Reference no: EM132274221
Problem - 24h take home portion
This problem must represent your own work. No collaboration or discussion with others is allowed. Other resources (class notes, homeworks, etc.) are allowed. Your submission must be received by 11:59p on Tuesday, April 2nd. You are to upload your files directly to the Gradescope website as two attachments: 1. A .tar.gz or .zip file containing a directory named after your uniqname that includes the code, 2. A PDF with the summary report of the results including figures and discussion.
A 2-D world is divided into a 100m x 100m grid (discretized in blocks of 1m2). There is a wall at the South end of the grid. The robot has a sensor that can measure the distance to the wall.
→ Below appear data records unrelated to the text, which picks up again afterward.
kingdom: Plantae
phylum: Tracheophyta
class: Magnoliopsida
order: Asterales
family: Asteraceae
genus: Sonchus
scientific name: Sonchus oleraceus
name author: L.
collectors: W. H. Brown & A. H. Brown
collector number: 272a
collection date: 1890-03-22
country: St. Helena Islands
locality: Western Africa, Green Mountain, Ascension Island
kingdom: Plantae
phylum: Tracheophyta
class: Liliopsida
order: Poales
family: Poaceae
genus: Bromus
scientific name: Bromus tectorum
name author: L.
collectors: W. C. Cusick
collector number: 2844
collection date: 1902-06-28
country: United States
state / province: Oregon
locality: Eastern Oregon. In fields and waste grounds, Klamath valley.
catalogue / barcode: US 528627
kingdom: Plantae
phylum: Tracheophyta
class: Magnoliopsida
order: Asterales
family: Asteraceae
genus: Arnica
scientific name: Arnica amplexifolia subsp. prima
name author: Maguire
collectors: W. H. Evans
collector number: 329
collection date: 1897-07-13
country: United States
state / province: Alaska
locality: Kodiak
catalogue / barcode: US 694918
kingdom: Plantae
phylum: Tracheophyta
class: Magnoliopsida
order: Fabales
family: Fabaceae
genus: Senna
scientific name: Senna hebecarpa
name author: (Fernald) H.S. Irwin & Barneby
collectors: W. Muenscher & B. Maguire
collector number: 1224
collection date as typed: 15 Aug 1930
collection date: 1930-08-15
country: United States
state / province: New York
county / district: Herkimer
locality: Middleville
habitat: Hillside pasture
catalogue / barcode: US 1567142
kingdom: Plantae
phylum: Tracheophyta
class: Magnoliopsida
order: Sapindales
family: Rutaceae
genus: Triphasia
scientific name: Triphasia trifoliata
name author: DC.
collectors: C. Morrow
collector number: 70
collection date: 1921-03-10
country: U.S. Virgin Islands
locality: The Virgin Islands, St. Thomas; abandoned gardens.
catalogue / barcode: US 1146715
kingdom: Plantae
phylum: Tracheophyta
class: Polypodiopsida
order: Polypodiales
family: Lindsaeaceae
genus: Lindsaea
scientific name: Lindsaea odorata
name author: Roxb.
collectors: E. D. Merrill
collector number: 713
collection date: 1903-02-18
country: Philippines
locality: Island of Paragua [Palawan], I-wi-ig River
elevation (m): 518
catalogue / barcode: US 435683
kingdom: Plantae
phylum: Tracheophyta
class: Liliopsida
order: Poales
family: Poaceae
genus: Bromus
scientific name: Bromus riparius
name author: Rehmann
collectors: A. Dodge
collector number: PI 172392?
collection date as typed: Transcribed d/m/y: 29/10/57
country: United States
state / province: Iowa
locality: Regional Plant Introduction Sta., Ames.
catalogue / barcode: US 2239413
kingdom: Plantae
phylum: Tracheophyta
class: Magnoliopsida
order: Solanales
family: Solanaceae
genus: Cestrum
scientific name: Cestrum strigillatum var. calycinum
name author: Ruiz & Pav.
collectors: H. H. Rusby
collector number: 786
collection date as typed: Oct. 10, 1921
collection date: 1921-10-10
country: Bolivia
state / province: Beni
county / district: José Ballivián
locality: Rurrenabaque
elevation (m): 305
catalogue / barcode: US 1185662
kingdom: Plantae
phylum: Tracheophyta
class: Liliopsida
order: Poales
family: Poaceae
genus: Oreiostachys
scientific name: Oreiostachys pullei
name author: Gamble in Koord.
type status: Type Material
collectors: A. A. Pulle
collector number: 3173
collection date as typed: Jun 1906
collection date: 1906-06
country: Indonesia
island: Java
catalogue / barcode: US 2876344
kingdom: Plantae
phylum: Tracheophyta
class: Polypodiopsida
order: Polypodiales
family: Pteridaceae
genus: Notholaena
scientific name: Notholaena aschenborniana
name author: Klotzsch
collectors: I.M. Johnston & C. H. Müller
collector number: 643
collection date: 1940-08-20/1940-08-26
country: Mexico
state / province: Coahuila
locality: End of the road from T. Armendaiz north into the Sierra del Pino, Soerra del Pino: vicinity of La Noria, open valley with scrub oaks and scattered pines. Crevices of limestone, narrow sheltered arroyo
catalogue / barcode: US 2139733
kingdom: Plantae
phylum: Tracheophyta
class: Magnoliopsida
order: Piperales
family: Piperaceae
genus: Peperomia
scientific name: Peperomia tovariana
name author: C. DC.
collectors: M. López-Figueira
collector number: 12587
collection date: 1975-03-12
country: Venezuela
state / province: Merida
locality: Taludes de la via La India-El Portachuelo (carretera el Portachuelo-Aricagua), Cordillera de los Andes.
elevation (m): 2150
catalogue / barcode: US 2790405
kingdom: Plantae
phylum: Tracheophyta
The robot also has a sensor that can measure the distance to a beacon at (75, 75). Both these measurement models have a triangle probability density. The range of uncertainty is 10m for the wall sensor and 5m for the beacon sensor. The motion model also has a triangular uncertainty around the odometry obtained. This has a range of 15m.
The initial position of the robot on the grid is unknown. The robot takes the following steps:
1. Move to the East for a distance of 30m.
2. Measure distance to the wall. Reading is 70m.
3. Move to the South for a distance of 10m.
4. Measure distance to the beacon. Reading is 30m.
Program the problem in MATLAB and plot the belief of robot distribution after each step. To plot the belief, you can plot a gray-scale image of 100m x 100m pixels.